BBC’s Alan Kasujja moderates one of the sessions at the previous Kampala Geopolitics conference. File Photo

Kampala, Uganda | Patricia Akankwatsa | Konrad-Adenauer-Stiftung (KAS), Makerere University, UN Women, Alliance Française Kampala, and the Institut de Relations Internationales et Stratégiques (IRIS) are delighted to announce that the 5th edition of the Kampala Geopolitics Conference will commence next week on 15th – 16th November at the Makerere University Auditorium.

The Kampala Geopolitics Conference (KGC) is a two-day academic public event discussing current geopolitical questions and trends.

It is inspired by the flagship event of the “Geopolitics of Nantes” in France. The KGC is a high- level conference offering an interactive platform for dialogue and free exchange on contemporary, regional and international debates to move global debates to an African stage.

Experts from Uganda and the African continent will be joined by international researchers to engage in participatory and documented debates on global topics.

This year’s event will host 14 roundtables on a variety of topics relating to global challenges, security, regional trends, sustainable development, sport, culture and society.
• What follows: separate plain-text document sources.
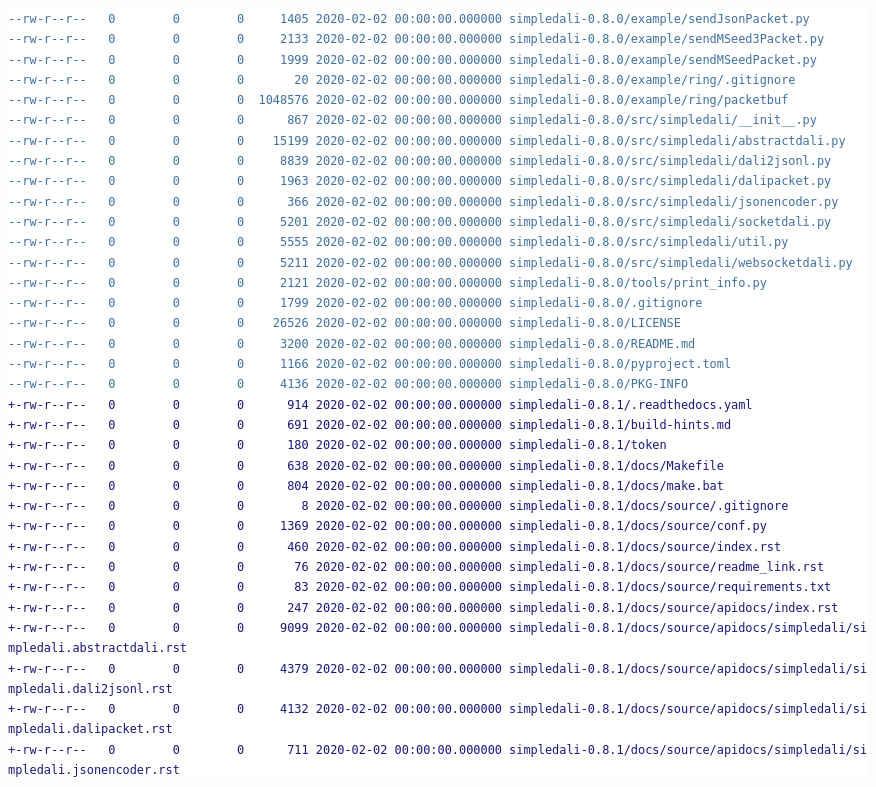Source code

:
 ```diff
--rw-r--r--   0        0        0     1405 2020-02-02 00:00:00.000000 simpledali-0.8.0/example/sendJsonPacket.py
--rw-r--r--   0        0        0     2133 2020-02-02 00:00:00.000000 simpledali-0.8.0/example/sendMSeed3Packet.py
--rw-r--r--   0        0        0     1999 2020-02-02 00:00:00.000000 simpledali-0.8.0/example/sendMSeedPacket.py
--rw-r--r--   0        0        0       20 2020-02-02 00:00:00.000000 simpledali-0.8.0/example/ring/.gitignore
--rw-r--r--   0        0        0  1048576 2020-02-02 00:00:00.000000 simpledali-0.8.0/example/ring/packetbuf
--rw-r--r--   0        0        0      867 2020-02-02 00:00:00.000000 simpledali-0.8.0/src/simpledali/__init__.py
--rw-r--r--   0        0        0    15199 2020-02-02 00:00:00.000000 simpledali-0.8.0/src/simpledali/abstractdali.py
--rw-r--r--   0        0        0     8839 2020-02-02 00:00:00.000000 simpledali-0.8.0/src/simpledali/dali2jsonl.py
--rw-r--r--   0        0        0     1963 2020-02-02 00:00:00.000000 simpledali-0.8.0/src/simpledali/dalipacket.py
--rw-r--r--   0        0        0      366 2020-02-02 00:00:00.000000 simpledali-0.8.0/src/simpledali/jsonencoder.py
--rw-r--r--   0        0        0     5201 2020-02-02 00:00:00.000000 simpledali-0.8.0/src/simpledali/socketdali.py
--rw-r--r--   0        0        0     5555 2020-02-02 00:00:00.000000 simpledali-0.8.0/src/simpledali/util.py
--rw-r--r--   0        0        0     5211 2020-02-02 00:00:00.000000 simpledali-0.8.0/src/simpledali/websocketdali.py
--rw-r--r--   0        0        0     2121 2020-02-02 00:00:00.000000 simpledali-0.8.0/tools/print_info.py
--rw-r--r--   0        0        0     1799 2020-02-02 00:00:00.000000 simpledali-0.8.0/.gitignore
--rw-r--r--   0        0        0    26526 2020-02-02 00:00:00.000000 simpledali-0.8.0/LICENSE
--rw-r--r--   0        0        0     3200 2020-02-02 00:00:00.000000 simpledali-0.8.0/README.md
--rw-r--r--   0        0        0     1166 2020-02-02 00:00:00.000000 simpledali-0.8.0/pyproject.toml
--rw-r--r--   0        0        0     4136 2020-02-02 00:00:00.000000 simpledali-0.8.0/PKG-INFO
+-rw-r--r--   0        0        0      914 2020-02-02 00:00:00.000000 simpledali-0.8.1/.readthedocs.yaml
+-rw-r--r--   0        0        0      691 2020-02-02 00:00:00.000000 simpledali-0.8.1/build-hints.md
+-rw-r--r--   0        0        0      180 2020-02-02 00:00:00.000000 simpledali-0.8.1/token
+-rw-r--r--   0        0        0      638 2020-02-02 00:00:00.000000 simpledali-0.8.1/docs/Makefile
+-rw-r--r--   0        0        0      804 2020-02-02 00:00:00.000000 simpledali-0.8.1/docs/make.bat
+-rw-r--r--   0        0        0        8 2020-02-02 00:00:00.000000 simpledali-0.8.1/docs/source/.gitignore
+-rw-r--r--   0        0        0     1369 2020-02-02 00:00:00.000000 simpledali-0.8.1/docs/source/conf.py
+-rw-r--r--   0        0        0      460 2020-02-02 00:00:00.000000 simpledali-0.8.1/docs/source/index.rst
+-rw-r--r--   0        0        0       76 2020-02-02 00:00:00.000000 simpledali-0.8.1/docs/source/readme_link.rst
+-rw-r--r--   0        0        0       83 2020-02-02 00:00:00.000000 simpledali-0.8.1/docs/source/requirements.txt
+-rw-r--r--   0        0        0      247 2020-02-02 00:00:00.000000 simpledali-0.8.1/docs/source/apidocs/index.rst
+-rw-r--r--   0        0        0     9099 2020-02-02 00:00:00.000000 simpledali-0.8.1/docs/source/apidocs/simpledali/simpledali.abstractdali.rst
+-rw-r--r--   0        0        0     4379 2020-02-02 00:00:00.000000 simpledali-0.8.1/docs/source/apidocs/simpledali/simpledali.dali2jsonl.rst
+-rw-r--r--   0        0        0     4132 2020-02-02 00:00:00.000000 simpledali-0.8.1/docs/source/apidocs/simpledali/simpledali.dalipacket.rst
+-rw-r--r--   0        0        0      711 2020-02-02 00:00:00.000000 simpledali-0.8.1/docs/source/apidocs/simpledali/simpledali.jsonencoder.rst
```
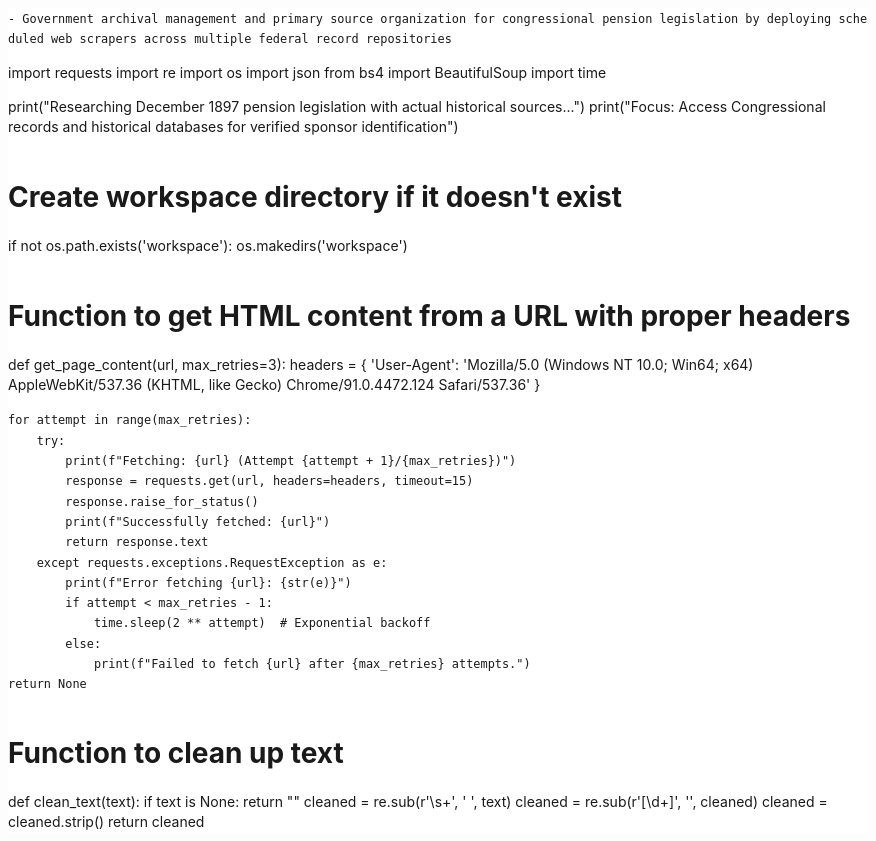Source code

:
 ```
- Government archival management and primary source organization for congressional pension legislation by deploying scheduled web scrapers across multiple federal record repositories

```
import requests
import re
import os
import json
from bs4 import BeautifulSoup
import time

print("Researching December 1897 pension legislation with actual historical sources...")
print("Focus: Access Congressional records and historical databases for verified sponsor identification")

# Create workspace directory if it doesn't exist
if not os.path.exists('workspace'):
    os.makedirs('workspace')

# Function to get HTML content from a URL with proper headers
def get_page_content(url, max_retries=3):
    headers = {
        'User-Agent': 'Mozilla/5.0 (Windows NT 10.0; Win64; x64) AppleWebKit/537.36 (KHTML, like Gecko) Chrome/91.0.4472.124 Safari/537.36'
    }
    
    for attempt in range(max_retries):
        try:
            print(f"Fetching: {url} (Attempt {attempt + 1}/{max_retries})")
            response = requests.get(url, headers=headers, timeout=15)
            response.raise_for_status()
            print(f"Successfully fetched: {url}")
            return response.text
        except requests.exceptions.RequestException as e:
            print(f"Error fetching {url}: {str(e)}")
            if attempt < max_retries - 1:
                time.sleep(2 ** attempt)  # Exponential backoff
            else:
                print(f"Failed to fetch {url} after {max_retries} attempts.")
    return None

# Function to clean up text
def clean_text(text):
    if text is None:
        return ""
    cleaned = re.sub(r'\s+', ' ', text)
    cleaned = re.sub(r'\[\d+\]', '', cleaned)
    cleaned = cleaned.strip()
    return cleaned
This year’s edition of the Kampala Geopolitics will be centred on the theme; “Bringing International Debates to Africa.”

The world is at the cusp of a new era, how does Africa configure its globalization agenda and project its influence in critical decision-making? Who are the new actors on the geopolitics scene? What are the geopolitical implications for Africa and the rest of the world as the polarity of power shifts strategically?

What does a new rules-based order mean for the global village and particularly, for Africa? The COVID-19 pandemic demonstrated many cracks in global multilateralism. Vaccine diplomacy played out as many developing countries especially those in Africa were left in the cold with limited access to COVID-19 vaccines.

The COVID-19 pandemic is restructuring relationships between African governments and external partners, creating an opportunity for a hard reset and a re-prioritization of strategic issues.

The Geopolitics panel on global health partnerships will seek to address this. Regional governments and the public have been increasingly forthright with their frustrations with foreign partners—criticizing vaccine nationalism, racism abroad, and the asymmetry of bilateral ties. At the same time, there is often tension between what African governments want, what the African public expects, and what external partners choose to prioritize.

Today, the African region continues to face serious challenges that temper many countries’ ability to project power. Relatively low economic recovery, civil wars, and climate change continue to force large numbers of people to flee their homes as refugees and migrants. Whether sub-Saharan countries can cooperate to address these challenges through institutions such as the African Union will largely determine the region’s future.

As the world emerges from the pandemic, we are faced with new challenges such as energy insecurity exercabated by external factors such as the Russia-Ukraine Invasion among others.

We are starting to witness a new dawn, is there a renewed scramble and partition for Africa as the West seeks to galvanize existing partnerships or win over new allies?

The conference will also include a series of Twitter spaces, an innovative format (introduced last year) that fosters local and global engagement with the audience as the KGC aims to reach the general public with a special focus on students, academia, representatives from civil society and media, political decision-makers and the diplomatic community. Cultural activities, including a photo exhibition, will also punctuate the event.